**To do:** Pick up the personal essay about living alone through the pandemic quarantine after its last sentence and keep writing it.

**Extract:**
● ● ● ● ●
So, I had a conversation yesterday about how much I wish I could be holed up with Mike during this pandemic’s quarantine because it wouldn’t seem nearly so bad. Well, it wasn’t actually a real conversation, but it was a texting one. I read a post from one of my friends who is married, about how she was kind of going crazy these days, feeling all shut in. She thought that this social isolation must be how it feels to be in the nursing home and have no one come to see you. She was just missing people. She was just tired of the same old stuff day after day. I completely understood what she meant.
But, it struck a sensitive nerve of mine that’s been hurting even more since this quarantine of the 2020 Pandemic became a part of our lives. Everyone is being affected in some way by this unprecedented time of our lives.
But, here’s the jab. I already feel like I have been living in my own real social isolation for almost 4 years now. The biggest difference right now is that there isn’t any place I can go and feel completely safe to get relief from being alone. The stores are closed. The restaurants are closed. The parks are closed. The churches are closed. Many of us can’t see our family right now.
● ● ● ● ●
**Material provided:**
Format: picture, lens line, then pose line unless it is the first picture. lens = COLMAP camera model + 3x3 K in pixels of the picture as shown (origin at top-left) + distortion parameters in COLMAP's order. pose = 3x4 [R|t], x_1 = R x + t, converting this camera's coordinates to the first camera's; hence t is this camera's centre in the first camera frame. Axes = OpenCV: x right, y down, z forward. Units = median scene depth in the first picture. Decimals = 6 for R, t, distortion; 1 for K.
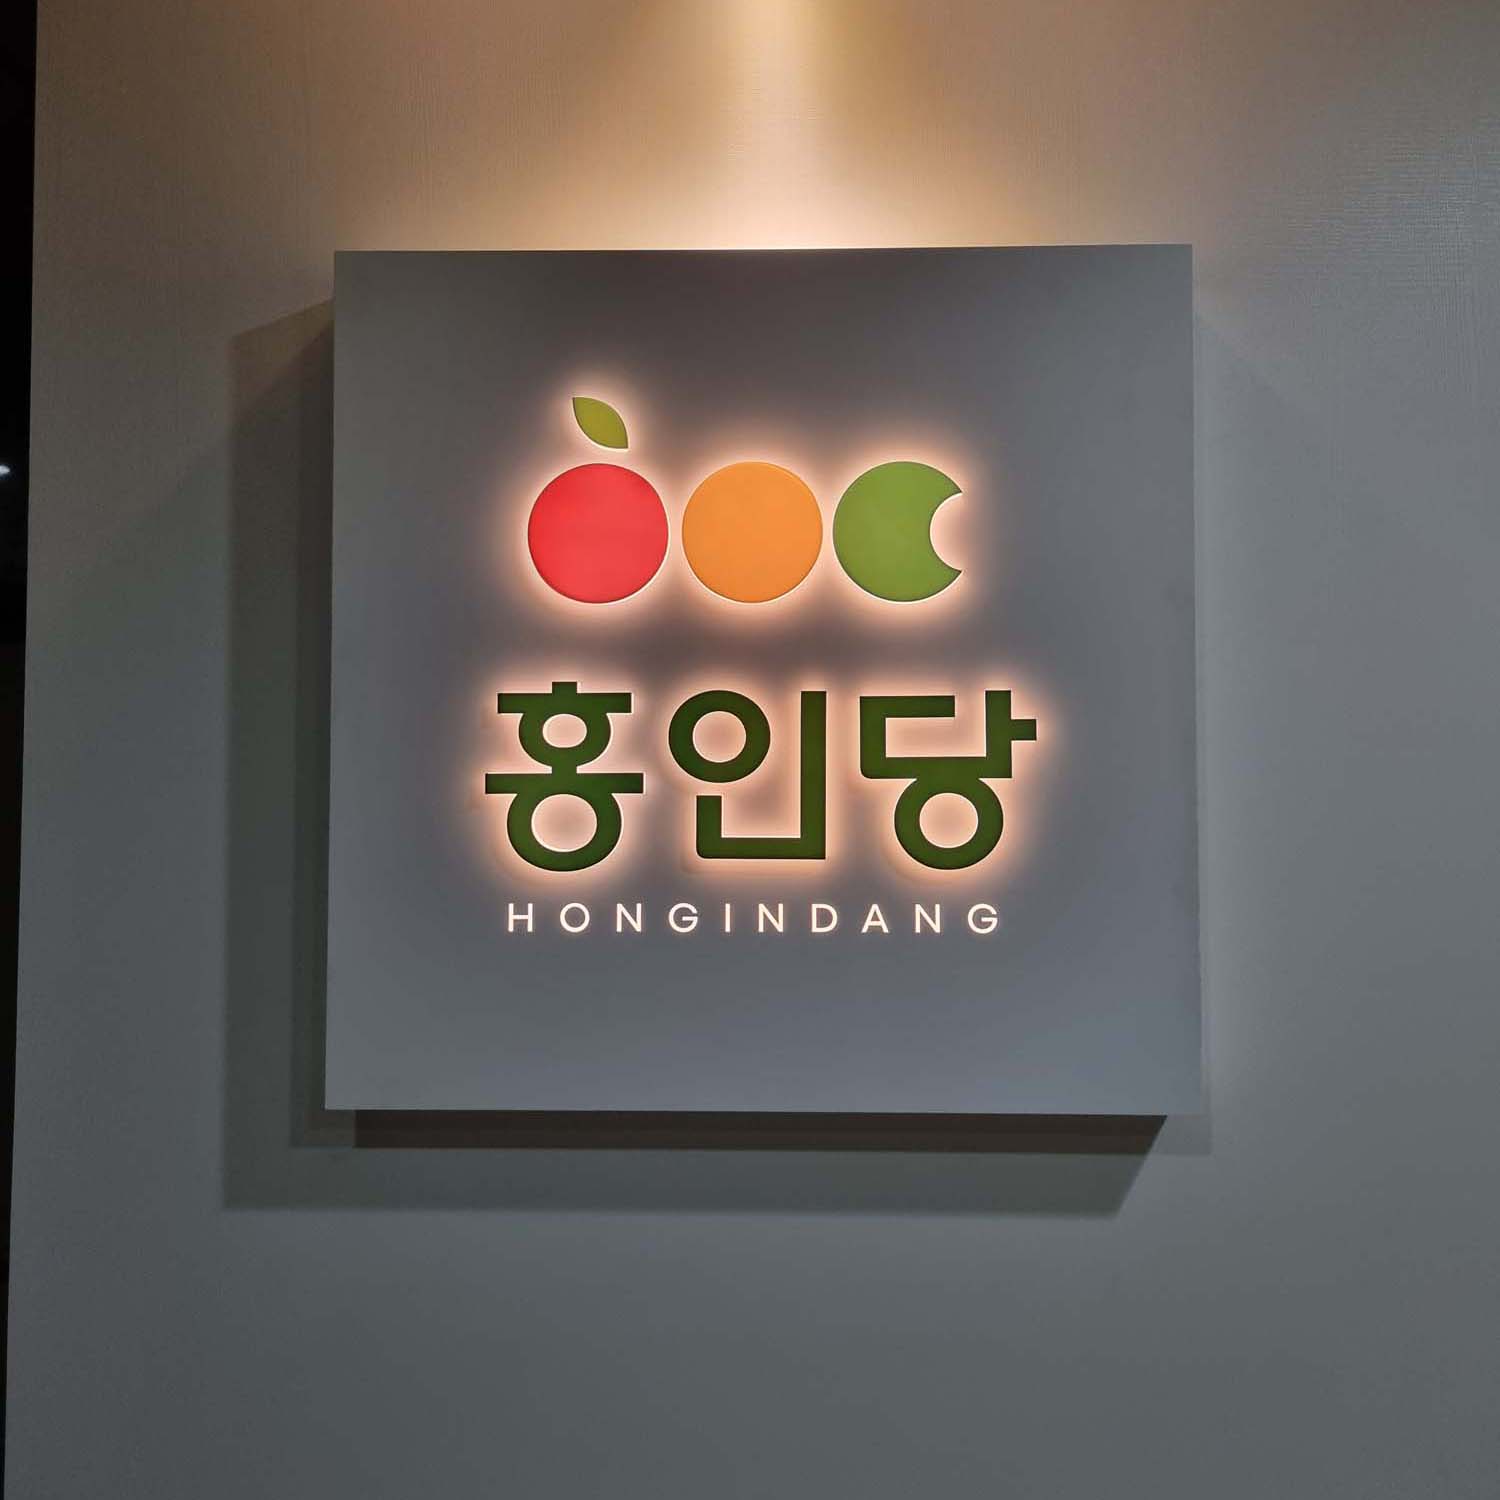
● ● ● ● ●
**Result for this exercise:**
Those are all places where people who live alone, like me, go to distract themselves from the silent walls at home. That has been my new normal since Mike died. I often just go some place when the silence at home becomes too heavy.
I know the craziness so well. Any person living totally alone knows it at least part of the time. A widow knows it all of the time. In all honesty, it really seems to follow us even when we go somewhere. But, if we can meet someone to talk to, to eat with, to pray with, to laugh with, to shop with, to go to a show with, just anything to distract us from our loss and loneliness when it’s too heavy to bear, then we go!
Except in this pandemic’s quarantine, we can’t do any of those things. Oh, the added craziness to what we already had! Every single widow living totally alone gets what I’m writing about!
But, rather than making a public comment to my friend, I sent her a private text. I told her my perspective on social isolation now that I’m alone. I reminded her that it wasn’t just the nursing home residents who feel that way, but anyone who lives all by themselves without anyone to hug them or to talk to! I hoped that sharing my perspective on how good her life looks, would maybe help her to appreciate her life more. I guess I reminded her to just enjoy sharing life holed up at home with that wonderful husband of hers!
It’s the little things like that innocent post of a friend sharing her frustration over life not being normal, that seem to trigger the reality and enormity of grief and the effects of loss over and over.
What is my new normal? How am I supposed to live my life now? Where do I look? Who do I look for? What should I do? What should take my time? Who should I give my time to? Who needs it the most? What should I be concerned enough about to be passionate about it? What is the most pressing thing that needs to be done?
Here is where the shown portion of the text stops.